:: Problem details ::
Output each entry below as it stands, leaving out every picture.

[Opening Data for review section]

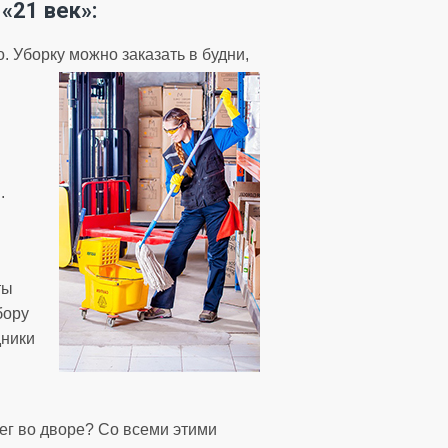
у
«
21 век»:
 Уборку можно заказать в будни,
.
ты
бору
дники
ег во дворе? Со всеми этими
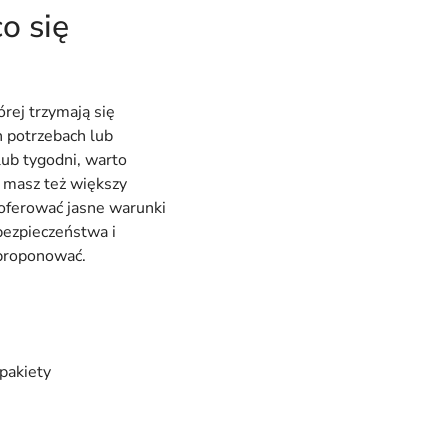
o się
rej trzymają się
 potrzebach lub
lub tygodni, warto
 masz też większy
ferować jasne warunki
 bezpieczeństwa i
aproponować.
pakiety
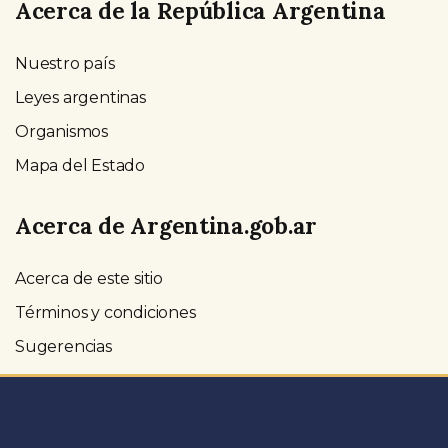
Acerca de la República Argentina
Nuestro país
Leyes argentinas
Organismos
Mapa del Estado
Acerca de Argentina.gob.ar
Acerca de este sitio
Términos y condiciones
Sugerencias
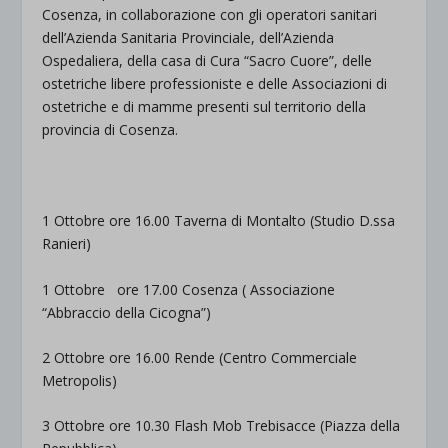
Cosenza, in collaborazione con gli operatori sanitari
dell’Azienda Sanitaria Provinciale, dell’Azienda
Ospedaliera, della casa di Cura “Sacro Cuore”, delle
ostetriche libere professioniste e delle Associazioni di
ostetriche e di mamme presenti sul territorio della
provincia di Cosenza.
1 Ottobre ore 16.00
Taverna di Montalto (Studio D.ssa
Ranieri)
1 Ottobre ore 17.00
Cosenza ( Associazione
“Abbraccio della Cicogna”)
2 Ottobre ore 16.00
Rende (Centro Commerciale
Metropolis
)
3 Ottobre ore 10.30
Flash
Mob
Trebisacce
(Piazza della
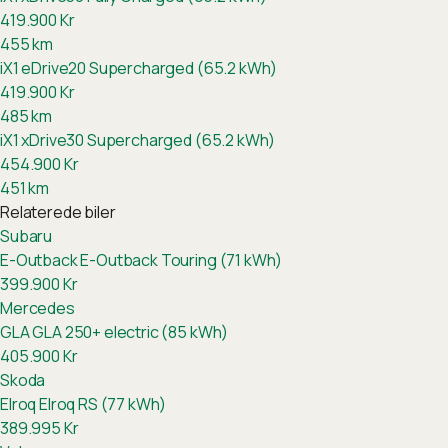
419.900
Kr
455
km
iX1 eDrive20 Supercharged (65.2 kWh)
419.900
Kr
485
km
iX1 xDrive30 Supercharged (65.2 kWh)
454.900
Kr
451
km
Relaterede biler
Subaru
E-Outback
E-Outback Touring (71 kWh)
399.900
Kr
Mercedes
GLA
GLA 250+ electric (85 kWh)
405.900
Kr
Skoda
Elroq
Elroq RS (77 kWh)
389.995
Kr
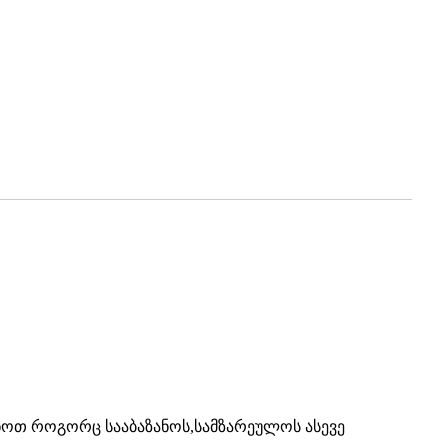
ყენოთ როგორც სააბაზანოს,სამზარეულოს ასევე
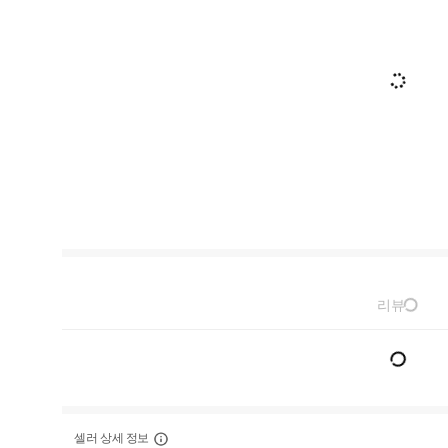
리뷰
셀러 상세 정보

[Closing Data for review section]

:: Task result ::
у
«
21 век»:
 Уборку можно заказать в будни,
.
ты
бору
дники
ег во дворе? Со всеми этими
o się
rej trzymają się
 potrzebach lub
lub tygodni, warto
 masz też większy
ferować jasne warunki
 bezpieczeństwa i
aproponować.
pakiety
Acerca de la República Argentina
Nuestro país
Leyes argentinas
Organismos
Mapa del Estado
Acerca de Argentina.gob.ar
Acerca de este sitio
Términos y condiciones
Sugerencias
Cosenza, in collaborazione con gli operatori sanitari
dell’Azienda Sanitaria Provinciale, dell’Azienda
Ospedaliera, della casa di Cura “Sacro Cuore”, delle
ostetriche libere professioniste e delle Associazioni di
ostetriche e di mamme presenti sul territorio della
provincia di Cosenza.
1 Ottobre ore 16.00
Taverna di Montalto (Studio D.ssa
Ranieri)
1 Ottobre ore 17.00
Cosenza ( Associazione
“Abbraccio della Cicogna”)
2 Ottobre ore 16.00
Rende (Centro Commerciale
Metropolis
)
3 Ottobre ore 10.30
Flash
Mob
Trebisacce
(Piazza della
419.900
Kr
455
km
iX1 eDrive20 Supercharged (65.2 kWh)
419.900
Kr
485
km
iX1 xDrive30 Supercharged (65.2 kWh)
454.900
Kr
451
km
Relaterede biler
Subaru
E-Outback
E-Outback Touring (71 kWh)
399.900
Kr
Mercedes
GLA
GLA 250+ electric (85 kWh)
405.900
Kr
Skoda
Elroq
Elroq RS (77 kWh)
389.995
Kr
ყენოთ როგორც სააბაზანოს,სამზარეულოს ასევე
리뷰
셀러 상세 정보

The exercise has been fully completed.